(Stored items)
"""
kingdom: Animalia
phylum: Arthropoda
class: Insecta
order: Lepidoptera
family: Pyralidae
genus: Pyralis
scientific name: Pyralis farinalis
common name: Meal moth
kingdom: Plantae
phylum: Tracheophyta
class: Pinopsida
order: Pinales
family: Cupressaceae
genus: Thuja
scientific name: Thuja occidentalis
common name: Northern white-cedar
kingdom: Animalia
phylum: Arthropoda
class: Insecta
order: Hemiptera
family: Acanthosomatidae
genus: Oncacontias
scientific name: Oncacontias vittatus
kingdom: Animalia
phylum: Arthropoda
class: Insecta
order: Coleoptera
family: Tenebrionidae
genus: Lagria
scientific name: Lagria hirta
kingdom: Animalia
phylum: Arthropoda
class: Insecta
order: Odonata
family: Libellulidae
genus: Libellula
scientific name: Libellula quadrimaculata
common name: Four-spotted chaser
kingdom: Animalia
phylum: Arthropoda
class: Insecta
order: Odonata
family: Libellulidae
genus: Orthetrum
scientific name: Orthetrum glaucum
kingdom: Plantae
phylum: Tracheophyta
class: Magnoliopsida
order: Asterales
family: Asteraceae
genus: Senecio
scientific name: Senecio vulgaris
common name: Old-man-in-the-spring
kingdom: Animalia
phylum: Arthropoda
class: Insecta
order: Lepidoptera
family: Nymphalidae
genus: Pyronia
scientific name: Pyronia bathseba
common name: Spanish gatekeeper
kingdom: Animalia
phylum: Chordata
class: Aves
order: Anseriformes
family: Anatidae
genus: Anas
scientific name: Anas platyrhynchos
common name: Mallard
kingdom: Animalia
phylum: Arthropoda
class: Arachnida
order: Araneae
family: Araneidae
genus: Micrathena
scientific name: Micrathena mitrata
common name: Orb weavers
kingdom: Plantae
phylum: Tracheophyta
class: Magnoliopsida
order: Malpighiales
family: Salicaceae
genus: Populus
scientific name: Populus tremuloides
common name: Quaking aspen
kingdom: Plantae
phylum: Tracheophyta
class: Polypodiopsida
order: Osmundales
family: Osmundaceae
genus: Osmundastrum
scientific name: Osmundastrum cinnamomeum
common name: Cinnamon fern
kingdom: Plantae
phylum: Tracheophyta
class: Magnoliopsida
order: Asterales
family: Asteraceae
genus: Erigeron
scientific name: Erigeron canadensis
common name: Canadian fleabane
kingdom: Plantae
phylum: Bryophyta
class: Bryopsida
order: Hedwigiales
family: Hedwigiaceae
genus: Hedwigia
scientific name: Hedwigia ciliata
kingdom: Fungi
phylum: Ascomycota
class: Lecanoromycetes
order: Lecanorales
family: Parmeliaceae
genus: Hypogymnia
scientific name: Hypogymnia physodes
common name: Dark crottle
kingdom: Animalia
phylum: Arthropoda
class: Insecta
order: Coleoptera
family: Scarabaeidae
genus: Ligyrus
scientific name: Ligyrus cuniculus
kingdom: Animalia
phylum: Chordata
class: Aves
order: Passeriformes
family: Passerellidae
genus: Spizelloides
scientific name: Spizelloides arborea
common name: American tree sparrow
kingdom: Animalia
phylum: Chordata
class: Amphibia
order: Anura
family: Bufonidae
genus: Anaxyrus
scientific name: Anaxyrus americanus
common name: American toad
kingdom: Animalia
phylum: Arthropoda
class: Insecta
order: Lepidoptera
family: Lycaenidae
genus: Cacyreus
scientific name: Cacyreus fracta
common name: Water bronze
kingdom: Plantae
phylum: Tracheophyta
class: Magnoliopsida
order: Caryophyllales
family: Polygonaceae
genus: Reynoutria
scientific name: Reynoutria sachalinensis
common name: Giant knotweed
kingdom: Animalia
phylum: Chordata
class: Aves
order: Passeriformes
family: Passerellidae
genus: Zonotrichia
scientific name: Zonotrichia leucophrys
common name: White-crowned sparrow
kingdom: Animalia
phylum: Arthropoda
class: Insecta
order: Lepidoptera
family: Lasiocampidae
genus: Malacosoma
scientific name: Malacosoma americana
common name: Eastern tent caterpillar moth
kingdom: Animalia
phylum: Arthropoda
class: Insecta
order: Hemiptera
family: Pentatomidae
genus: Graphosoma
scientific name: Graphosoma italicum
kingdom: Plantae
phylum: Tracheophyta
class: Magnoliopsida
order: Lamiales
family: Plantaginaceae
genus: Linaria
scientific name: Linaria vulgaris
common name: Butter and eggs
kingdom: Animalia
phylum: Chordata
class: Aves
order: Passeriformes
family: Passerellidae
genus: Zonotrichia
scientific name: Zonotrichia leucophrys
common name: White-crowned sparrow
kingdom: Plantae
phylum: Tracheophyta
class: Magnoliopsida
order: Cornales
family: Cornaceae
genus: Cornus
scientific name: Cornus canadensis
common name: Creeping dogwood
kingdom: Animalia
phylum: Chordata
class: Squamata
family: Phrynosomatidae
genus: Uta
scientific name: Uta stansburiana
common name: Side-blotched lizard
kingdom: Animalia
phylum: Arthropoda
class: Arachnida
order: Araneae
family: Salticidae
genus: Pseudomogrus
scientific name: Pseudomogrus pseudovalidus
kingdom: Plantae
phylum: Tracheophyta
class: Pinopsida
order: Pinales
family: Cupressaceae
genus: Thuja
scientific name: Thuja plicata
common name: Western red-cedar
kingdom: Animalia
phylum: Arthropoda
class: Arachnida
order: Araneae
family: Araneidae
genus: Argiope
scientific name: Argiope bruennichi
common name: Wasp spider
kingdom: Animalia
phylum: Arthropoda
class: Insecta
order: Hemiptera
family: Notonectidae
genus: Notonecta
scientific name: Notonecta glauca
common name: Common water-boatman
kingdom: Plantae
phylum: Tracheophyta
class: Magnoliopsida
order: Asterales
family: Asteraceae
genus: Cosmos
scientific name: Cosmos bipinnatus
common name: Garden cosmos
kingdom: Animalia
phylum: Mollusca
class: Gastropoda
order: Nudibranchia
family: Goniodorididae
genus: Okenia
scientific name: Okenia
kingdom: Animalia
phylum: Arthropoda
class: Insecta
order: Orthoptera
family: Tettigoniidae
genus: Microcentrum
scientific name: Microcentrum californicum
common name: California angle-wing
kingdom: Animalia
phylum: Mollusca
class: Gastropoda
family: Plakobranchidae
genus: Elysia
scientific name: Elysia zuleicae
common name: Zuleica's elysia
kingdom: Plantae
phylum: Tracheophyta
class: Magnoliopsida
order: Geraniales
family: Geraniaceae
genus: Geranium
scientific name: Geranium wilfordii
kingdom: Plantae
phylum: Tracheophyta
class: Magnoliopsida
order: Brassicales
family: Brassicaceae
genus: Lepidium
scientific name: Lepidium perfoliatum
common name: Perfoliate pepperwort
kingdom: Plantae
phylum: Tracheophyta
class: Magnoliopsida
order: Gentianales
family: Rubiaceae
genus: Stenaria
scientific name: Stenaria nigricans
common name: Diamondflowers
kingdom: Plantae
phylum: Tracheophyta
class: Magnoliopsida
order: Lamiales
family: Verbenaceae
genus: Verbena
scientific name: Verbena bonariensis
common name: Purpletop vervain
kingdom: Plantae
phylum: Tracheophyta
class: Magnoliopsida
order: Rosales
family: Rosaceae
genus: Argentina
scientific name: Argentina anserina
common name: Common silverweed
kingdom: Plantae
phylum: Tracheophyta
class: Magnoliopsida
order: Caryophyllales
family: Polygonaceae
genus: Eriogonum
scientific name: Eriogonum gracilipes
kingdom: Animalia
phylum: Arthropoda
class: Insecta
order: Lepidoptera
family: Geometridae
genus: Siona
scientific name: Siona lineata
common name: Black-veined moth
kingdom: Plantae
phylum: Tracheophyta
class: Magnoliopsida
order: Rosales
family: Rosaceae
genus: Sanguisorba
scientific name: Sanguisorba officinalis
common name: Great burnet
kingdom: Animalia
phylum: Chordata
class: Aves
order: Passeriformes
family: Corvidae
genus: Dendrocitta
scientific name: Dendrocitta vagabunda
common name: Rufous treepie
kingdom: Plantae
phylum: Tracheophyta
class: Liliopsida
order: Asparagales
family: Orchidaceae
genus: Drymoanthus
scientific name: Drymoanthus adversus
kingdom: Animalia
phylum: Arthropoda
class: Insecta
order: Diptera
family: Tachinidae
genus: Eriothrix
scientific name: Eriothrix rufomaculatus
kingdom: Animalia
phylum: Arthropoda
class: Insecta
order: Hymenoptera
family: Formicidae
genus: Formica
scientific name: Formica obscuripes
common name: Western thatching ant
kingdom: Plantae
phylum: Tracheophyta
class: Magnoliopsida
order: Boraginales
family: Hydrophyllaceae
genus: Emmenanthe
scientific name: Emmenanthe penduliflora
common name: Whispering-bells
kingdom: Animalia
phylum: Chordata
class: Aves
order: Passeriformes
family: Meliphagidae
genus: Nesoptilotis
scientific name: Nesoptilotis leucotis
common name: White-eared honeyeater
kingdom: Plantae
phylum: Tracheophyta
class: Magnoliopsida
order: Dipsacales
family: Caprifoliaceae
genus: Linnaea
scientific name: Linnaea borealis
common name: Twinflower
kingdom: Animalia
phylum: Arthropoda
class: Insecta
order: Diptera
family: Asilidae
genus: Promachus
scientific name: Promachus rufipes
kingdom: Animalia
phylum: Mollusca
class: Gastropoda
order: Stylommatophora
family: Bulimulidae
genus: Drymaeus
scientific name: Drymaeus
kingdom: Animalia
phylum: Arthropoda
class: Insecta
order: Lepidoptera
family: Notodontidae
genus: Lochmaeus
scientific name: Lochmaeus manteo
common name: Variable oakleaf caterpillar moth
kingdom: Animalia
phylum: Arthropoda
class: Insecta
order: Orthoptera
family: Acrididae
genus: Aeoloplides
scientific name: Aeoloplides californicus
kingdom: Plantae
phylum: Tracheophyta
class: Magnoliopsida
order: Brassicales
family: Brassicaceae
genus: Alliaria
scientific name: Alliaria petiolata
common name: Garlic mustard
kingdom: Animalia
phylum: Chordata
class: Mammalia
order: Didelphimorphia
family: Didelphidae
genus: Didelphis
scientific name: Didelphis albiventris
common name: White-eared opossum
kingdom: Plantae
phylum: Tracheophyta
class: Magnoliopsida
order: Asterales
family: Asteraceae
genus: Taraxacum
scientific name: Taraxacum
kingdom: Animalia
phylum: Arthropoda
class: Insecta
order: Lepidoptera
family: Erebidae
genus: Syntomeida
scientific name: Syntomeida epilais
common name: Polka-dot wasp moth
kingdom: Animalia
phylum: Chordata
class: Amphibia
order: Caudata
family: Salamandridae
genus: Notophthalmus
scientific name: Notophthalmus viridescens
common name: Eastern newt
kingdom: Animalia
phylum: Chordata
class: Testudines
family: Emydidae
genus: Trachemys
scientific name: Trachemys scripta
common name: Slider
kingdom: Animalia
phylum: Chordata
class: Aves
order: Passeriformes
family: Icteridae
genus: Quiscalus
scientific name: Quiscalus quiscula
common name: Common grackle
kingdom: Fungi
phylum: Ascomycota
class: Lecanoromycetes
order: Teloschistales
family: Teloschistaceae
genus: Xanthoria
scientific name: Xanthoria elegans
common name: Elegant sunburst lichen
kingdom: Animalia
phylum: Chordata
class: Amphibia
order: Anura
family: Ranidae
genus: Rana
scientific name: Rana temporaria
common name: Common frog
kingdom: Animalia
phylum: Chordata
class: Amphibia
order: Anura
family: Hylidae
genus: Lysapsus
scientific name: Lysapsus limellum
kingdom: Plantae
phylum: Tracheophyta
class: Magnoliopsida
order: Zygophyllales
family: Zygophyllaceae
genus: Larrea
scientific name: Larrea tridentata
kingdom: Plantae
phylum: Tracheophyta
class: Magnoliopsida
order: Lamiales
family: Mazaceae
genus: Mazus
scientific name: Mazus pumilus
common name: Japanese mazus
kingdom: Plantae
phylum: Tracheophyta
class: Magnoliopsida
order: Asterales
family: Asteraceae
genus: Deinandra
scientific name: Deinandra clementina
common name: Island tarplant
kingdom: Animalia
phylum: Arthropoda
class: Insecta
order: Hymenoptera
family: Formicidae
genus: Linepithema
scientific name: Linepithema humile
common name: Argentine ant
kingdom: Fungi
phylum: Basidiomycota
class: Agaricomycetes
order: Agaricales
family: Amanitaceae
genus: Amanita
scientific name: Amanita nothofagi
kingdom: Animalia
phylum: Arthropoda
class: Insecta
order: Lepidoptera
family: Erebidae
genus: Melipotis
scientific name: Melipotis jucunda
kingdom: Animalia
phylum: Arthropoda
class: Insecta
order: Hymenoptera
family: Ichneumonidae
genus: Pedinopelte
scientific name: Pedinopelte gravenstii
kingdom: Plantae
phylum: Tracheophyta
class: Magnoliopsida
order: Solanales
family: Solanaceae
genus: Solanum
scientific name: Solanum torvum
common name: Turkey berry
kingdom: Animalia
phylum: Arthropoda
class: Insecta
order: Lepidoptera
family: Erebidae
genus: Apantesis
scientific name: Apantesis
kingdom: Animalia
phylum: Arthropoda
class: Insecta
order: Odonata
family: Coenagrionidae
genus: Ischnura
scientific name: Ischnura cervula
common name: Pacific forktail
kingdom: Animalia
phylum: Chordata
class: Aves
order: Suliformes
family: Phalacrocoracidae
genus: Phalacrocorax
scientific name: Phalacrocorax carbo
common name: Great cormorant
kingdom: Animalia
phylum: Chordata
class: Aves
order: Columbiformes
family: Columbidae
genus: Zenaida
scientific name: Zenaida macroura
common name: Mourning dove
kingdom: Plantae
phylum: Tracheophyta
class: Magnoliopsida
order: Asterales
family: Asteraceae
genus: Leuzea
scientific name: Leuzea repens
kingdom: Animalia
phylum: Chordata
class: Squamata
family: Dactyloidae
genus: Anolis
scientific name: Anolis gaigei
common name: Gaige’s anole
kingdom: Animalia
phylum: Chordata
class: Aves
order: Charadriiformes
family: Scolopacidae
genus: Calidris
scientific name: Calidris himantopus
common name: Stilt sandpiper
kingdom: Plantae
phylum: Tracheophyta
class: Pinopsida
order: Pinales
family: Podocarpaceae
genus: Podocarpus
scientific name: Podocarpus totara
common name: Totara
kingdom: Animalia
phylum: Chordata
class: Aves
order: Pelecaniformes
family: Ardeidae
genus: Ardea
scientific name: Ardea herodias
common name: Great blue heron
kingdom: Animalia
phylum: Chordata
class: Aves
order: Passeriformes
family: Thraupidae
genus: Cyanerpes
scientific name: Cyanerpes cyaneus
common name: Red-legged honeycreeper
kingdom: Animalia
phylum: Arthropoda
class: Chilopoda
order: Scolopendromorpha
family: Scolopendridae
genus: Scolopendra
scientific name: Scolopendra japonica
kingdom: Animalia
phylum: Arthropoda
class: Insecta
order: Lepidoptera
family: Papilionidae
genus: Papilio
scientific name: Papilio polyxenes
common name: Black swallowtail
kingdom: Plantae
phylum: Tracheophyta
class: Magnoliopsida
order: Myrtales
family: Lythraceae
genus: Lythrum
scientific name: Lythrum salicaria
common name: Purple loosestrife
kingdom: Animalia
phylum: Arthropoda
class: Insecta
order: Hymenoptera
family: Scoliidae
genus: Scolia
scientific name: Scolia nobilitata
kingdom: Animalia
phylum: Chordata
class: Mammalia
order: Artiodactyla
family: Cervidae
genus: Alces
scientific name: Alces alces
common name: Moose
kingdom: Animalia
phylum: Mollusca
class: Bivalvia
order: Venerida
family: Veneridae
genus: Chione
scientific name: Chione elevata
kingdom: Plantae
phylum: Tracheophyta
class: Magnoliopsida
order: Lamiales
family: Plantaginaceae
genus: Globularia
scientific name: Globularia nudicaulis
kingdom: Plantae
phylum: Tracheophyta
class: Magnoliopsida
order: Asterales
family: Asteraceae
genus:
"""
SHORT PROBLEM: Copy the lines from the one with "order: Hedwigiales" up to and including the one with "genus: Cacyreus", replacing "scientific name" with "binomial name" wherever it occurs and keeping everything else the same.

RESPONSE BELOW:
order: Hedwigiales
family: Hedwigiaceae
genus: Hedwigia
binomial name: Hedwigia ciliata
kingdom: Fungi
phylum: Ascomycota
class: Lecanoromycetes
order: Lecanorales
family: Parmeliaceae
genus: Hypogymnia
binomial name: Hypogymnia physodes
common name: Dark crottle
kingdom: Animalia
phylum: Arthropoda
class: Insecta
order: Coleoptera
family: Scarabaeidae
genus: Ligyrus
binomial name: Ligyrus cuniculus
kingdom: Animalia
phylum: Chordata
class: Aves
order: Passeriformes
family: Passerellidae
genus: Spizelloides
binomial name: Spizelloides arborea
common name: American tree sparrow
kingdom: Animalia
phylum: Chordata
class: Amphibia
order: Anura
family: Bufonidae
genus: Anaxyrus
binomial name: Anaxyrus americanus
common name: American toad
kingdom: Animalia
phylum: Arthropoda
class: Insecta
order: Lepidoptera
family: Lycaenidae
genus: Cacyreus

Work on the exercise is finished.